By early Wednesday, however, the story was among the top headlines on national news networks in the United States, with lengthy reports also featuring prominently on the websites of major newspapers including the New York Times, the Los Angeles Times and the Washington Post.
Investigators were piecing together a picture of the alleged gunman, who turned himself into police shortly after the shooting on Tuesday.
A Facebook page believed to belong to Hicks showed dozens of anti-religious posts, including one calling himself an "anti-theist," saying he has a "conscientious objection to religion," and other memes denouncing Christianity, Mormonism and Islam.
His page also showed a photo of a loaded revolver, alongside a video of a puppy and a promotional clip for Air New Zealand.
One post read: "I'm not an atheist because I'm ignorant of the reality of religious scripture. I'm an atheist because religious scripture is ignorant of reality."

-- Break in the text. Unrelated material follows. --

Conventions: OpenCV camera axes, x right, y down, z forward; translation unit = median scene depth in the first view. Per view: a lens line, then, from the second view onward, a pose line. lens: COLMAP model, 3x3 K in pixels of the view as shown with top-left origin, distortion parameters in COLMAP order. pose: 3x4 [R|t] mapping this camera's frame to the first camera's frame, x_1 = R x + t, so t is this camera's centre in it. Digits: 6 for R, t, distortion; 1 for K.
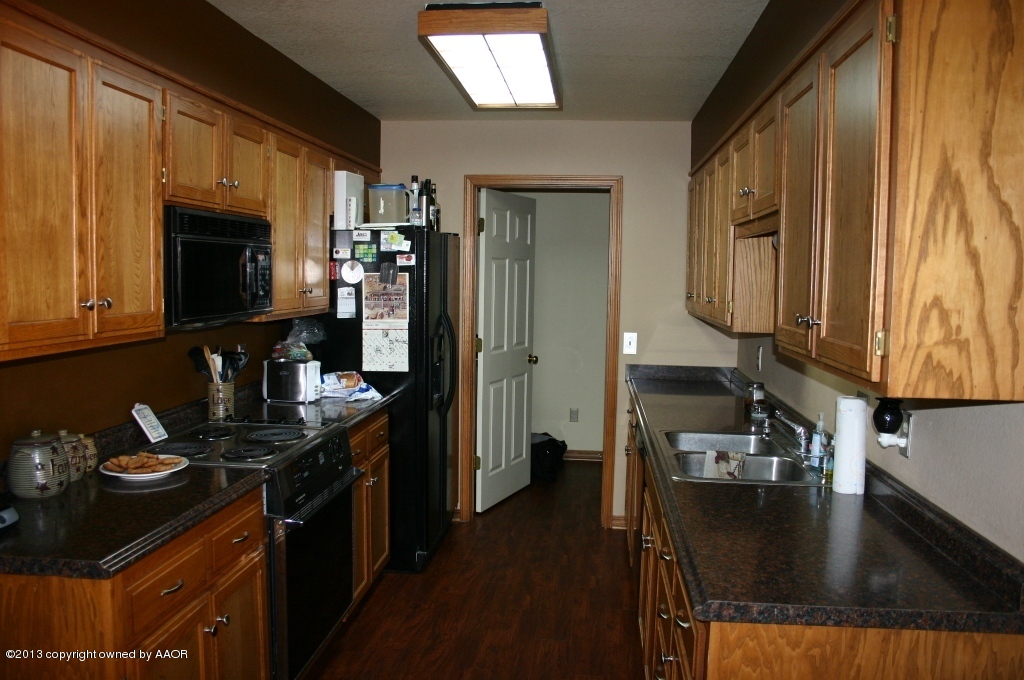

"Given the enormous harm that your religion has done in this world, I'd say that I have not only a right, but a duty, to insult it."
Photos of the three victims circulated on social media, including recent wedding pictures of Barakat and his wife.
Barakat was a second-year student in dentistry at the University of North Carolina while Mohammad was planning to begin her dental studies in August. The son of Syrian immigrants, he had launched a fundraising campaign to pay for a trip to Turkey this year to provide free dental care to Syrian refugees.
Abu-Salha was a student at North Carolina State University, according to the UNC university newspaper, the Daily Tar Heel.
A Facebook community --- Our Three Winners -- has been set up for posts about the three students and tributes poured in.
Barakat's brother Farris mourned the deaths, writing "it doesn't make sense" on his own Facebook page.
"I haven't even begun to fully comprehend what has happened. But I know for sure those three together have done so much we are all proud of," Farris Barakat wrote.
A burial service was scheduled for midday Thursday at the Islamic Association in neighboring Raleigh.